#### [PROBLEM STATEMENT]
Could you set down all of the data again, exactly as it stands?
━━━
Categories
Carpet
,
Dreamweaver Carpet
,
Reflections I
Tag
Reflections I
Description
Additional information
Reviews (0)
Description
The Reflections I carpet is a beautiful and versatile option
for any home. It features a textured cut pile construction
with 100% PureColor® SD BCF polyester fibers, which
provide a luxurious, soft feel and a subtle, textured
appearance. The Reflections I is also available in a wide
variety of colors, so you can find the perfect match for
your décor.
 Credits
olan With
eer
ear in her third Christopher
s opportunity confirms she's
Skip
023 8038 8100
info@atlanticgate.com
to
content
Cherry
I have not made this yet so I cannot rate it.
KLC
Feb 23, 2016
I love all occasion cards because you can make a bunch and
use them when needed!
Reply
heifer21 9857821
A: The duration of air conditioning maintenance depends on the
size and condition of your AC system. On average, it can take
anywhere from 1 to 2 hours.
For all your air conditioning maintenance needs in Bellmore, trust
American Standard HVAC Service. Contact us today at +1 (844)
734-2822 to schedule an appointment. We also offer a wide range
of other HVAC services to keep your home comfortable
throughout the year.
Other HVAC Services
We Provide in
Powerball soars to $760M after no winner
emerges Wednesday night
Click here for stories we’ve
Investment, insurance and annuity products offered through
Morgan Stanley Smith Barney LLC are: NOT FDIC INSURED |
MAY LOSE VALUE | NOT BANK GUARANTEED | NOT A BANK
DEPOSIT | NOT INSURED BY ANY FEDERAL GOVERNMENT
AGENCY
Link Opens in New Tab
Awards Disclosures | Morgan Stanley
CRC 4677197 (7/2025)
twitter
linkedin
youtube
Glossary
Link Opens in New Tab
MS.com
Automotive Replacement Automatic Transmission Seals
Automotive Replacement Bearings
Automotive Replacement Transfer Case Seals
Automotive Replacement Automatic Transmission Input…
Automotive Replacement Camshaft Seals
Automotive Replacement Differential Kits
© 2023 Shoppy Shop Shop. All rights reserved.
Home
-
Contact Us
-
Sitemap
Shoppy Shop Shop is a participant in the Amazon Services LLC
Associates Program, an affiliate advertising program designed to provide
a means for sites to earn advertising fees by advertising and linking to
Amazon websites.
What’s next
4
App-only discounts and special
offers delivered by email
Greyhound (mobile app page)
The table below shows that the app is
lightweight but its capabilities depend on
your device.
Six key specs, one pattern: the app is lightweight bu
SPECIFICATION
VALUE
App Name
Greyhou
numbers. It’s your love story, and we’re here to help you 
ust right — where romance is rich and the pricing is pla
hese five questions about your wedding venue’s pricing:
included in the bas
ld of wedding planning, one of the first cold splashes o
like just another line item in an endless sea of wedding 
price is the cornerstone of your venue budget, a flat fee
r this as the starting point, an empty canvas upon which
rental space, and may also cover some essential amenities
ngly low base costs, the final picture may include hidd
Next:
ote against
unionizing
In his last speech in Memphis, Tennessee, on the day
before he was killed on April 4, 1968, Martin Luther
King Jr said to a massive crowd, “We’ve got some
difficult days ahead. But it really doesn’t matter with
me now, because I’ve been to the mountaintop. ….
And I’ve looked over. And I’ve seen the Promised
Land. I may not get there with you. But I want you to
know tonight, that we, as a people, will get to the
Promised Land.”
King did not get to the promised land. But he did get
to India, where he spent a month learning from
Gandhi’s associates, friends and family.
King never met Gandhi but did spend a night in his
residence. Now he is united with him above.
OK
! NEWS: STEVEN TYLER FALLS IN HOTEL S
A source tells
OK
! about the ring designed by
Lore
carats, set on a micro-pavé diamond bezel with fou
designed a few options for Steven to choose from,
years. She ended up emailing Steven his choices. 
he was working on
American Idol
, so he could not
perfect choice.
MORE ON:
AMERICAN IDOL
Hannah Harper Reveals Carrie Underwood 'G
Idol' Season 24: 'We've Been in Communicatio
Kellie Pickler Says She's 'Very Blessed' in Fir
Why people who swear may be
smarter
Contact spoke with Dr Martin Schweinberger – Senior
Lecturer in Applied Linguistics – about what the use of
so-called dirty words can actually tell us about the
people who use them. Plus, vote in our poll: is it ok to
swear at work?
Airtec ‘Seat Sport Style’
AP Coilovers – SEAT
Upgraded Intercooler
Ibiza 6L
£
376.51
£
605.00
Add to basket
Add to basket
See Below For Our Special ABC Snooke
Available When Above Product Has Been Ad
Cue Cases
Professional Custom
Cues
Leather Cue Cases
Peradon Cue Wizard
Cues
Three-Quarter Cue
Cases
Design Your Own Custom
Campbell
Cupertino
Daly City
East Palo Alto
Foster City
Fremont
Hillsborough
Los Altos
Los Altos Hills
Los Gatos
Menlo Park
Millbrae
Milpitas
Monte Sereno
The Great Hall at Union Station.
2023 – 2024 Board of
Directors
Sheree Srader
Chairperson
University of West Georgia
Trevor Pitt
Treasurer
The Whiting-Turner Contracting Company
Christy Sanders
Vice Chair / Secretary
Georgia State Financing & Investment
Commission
━━━
#### [TASK OUTPUT]
Categories
Carpet
,
Dreamweaver Carpet
,
Reflections I
Tag
Reflections I
Description
Additional information
Reviews (0)
Description
The Reflections I carpet is a beautiful and versatile option
for any home. It features a textured cut pile construction
with 100% PureColor® SD BCF polyester fibers, which
provide a luxurious, soft feel and a subtle, textured
appearance. The Reflections I is also available in a wide
variety of colors, so you can find the perfect match for
your décor.
 Credits
olan With
eer
ear in her third Christopher
s opportunity confirms she's
Skip
023 8038 8100
info@atlanticgate.com
to
content
Cherry
I have not made this yet so I cannot rate it.
KLC
Feb 23, 2016
I love all occasion cards because you can make a bunch and
use them when needed!
Reply
heifer21 9857821
A: The duration of air conditioning maintenance depends on the
size and condition of your AC system. On average, it can take
anywhere from 1 to 2 hours.
For all your air conditioning maintenance needs in Bellmore, trust
American Standard HVAC Service. Contact us today at +1 (844)
734-2822 to schedule an appointment. We also offer a wide range
of other HVAC services to keep your home comfortable
throughout the year.
Other HVAC Services
We Provide in
Powerball soars to $760M after no winner
emerges Wednesday night
Click here for stories we’ve
Investment, insurance and annuity products offered through
Morgan Stanley Smith Barney LLC are: NOT FDIC INSURED |
MAY LOSE VALUE | NOT BANK GUARANTEED | NOT A BANK
DEPOSIT | NOT INSURED BY ANY FEDERAL GOVERNMENT
AGENCY
Link Opens in New Tab
Awards Disclosures | Morgan Stanley
CRC 4677197 (7/2025)
twitter
linkedin
youtube
Glossary
Link Opens in New Tab
MS.com
Automotive Replacement Automatic Transmission Seals
Automotive Replacement Bearings
Automotive Replacement Transfer Case Seals
Automotive Replacement Automatic Transmission Input…
Automotive Replacement Camshaft Seals
Automotive Replacement Differential Kits
© 2023 Shoppy Shop Shop. All rights reserved.
Home
-
Contact Us
-
Sitemap
Shoppy Shop Shop is a participant in the Amazon Services LLC
Associates Program, an affiliate advertising program designed to provide
a means for sites to earn advertising fees by advertising and linking to
Amazon websites.
What’s next
4
App-only discounts and special
offers delivered by email
Greyhound (mobile app page)
The table below shows that the app is
lightweight but its capabilities depend on
your device.
Six key specs, one pattern: the app is lightweight bu
SPECIFICATION
VALUE
App Name
Greyhou
numbers. It’s your love story, and we’re here to help you 
ust right — where romance is rich and the pricing is pla
hese five questions about your wedding venue’s pricing:
included in the bas
ld of wedding planning, one of the first cold splashes o
like just another line item in an endless sea of wedding 
price is the cornerstone of your venue budget, a flat fee
r this as the starting point, an empty canvas upon which
rental space, and may also cover some essential amenities
ngly low base costs, the final picture may include hidd
Next:
ote against
unionizing
In his last speech in Memphis, Tennessee, on the day
before he was killed on April 4, 1968, Martin Luther
King Jr said to a massive crowd, “We’ve got some
difficult days ahead. But it really doesn’t matter with
me now, because I’ve been to the mountaintop. ….
And I’ve looked over. And I’ve seen the Promised
Land. I may not get there with you. But I want you to
know tonight, that we, as a people, will get to the
Promised Land.”
King did not get to the promised land. But he did get
to India, where he spent a month learning from
Gandhi’s associates, friends and family.
King never met Gandhi but did spend a night in his
residence. Now he is united with him above.
OK
! NEWS: STEVEN TYLER FALLS IN HOTEL S
A source tells
OK
! about the ring designed by
Lore
carats, set on a micro-pavé diamond bezel with fou
designed a few options for Steven to choose from,
years. She ended up emailing Steven his choices. 
he was working on
American Idol
, so he could not
perfect choice.
MORE ON:
AMERICAN IDOL
Hannah Harper Reveals Carrie Underwood 'G
Idol' Season 24: 'We've Been in Communicatio
Kellie Pickler Says She's 'Very Blessed' in Fir
Why people who swear may be
smarter
Contact spoke with Dr Martin Schweinberger – Senior
Lecturer in Applied Linguistics – about what the use of
so-called dirty words can actually tell us about the
people who use them. Plus, vote in our poll: is it ok to
swear at work?
Airtec ‘Seat Sport Style’
AP Coilovers – SEAT
Upgraded Intercooler
Ibiza 6L
£
376.51
£
605.00
Add to basket
Add to basket
See Below For Our Special ABC Snooke
Available When Above Product Has Been Ad
Cue Cases
Professional Custom
Cues
Leather Cue Cases
Peradon Cue Wizard
Cues
Three-Quarter Cue
Cases
Design Your Own Custom
Campbell
Cupertino
Daly City
East Palo Alto
Foster City
Fremont
Hillsborough
Los Altos
Los Altos Hills
Los Gatos
Menlo Park
Millbrae
Milpitas
Monte Sereno
The Great Hall at Union Station.
2023 – 2024 Board of
Directors
Sheree Srader
Chairperson
University of West Georgia
Trevor Pitt
Treasurer
The Whiting-Turner Contracting Company
Christy Sanders
Vice Chair / Secretary
Georgia State Financing & Investment
Commission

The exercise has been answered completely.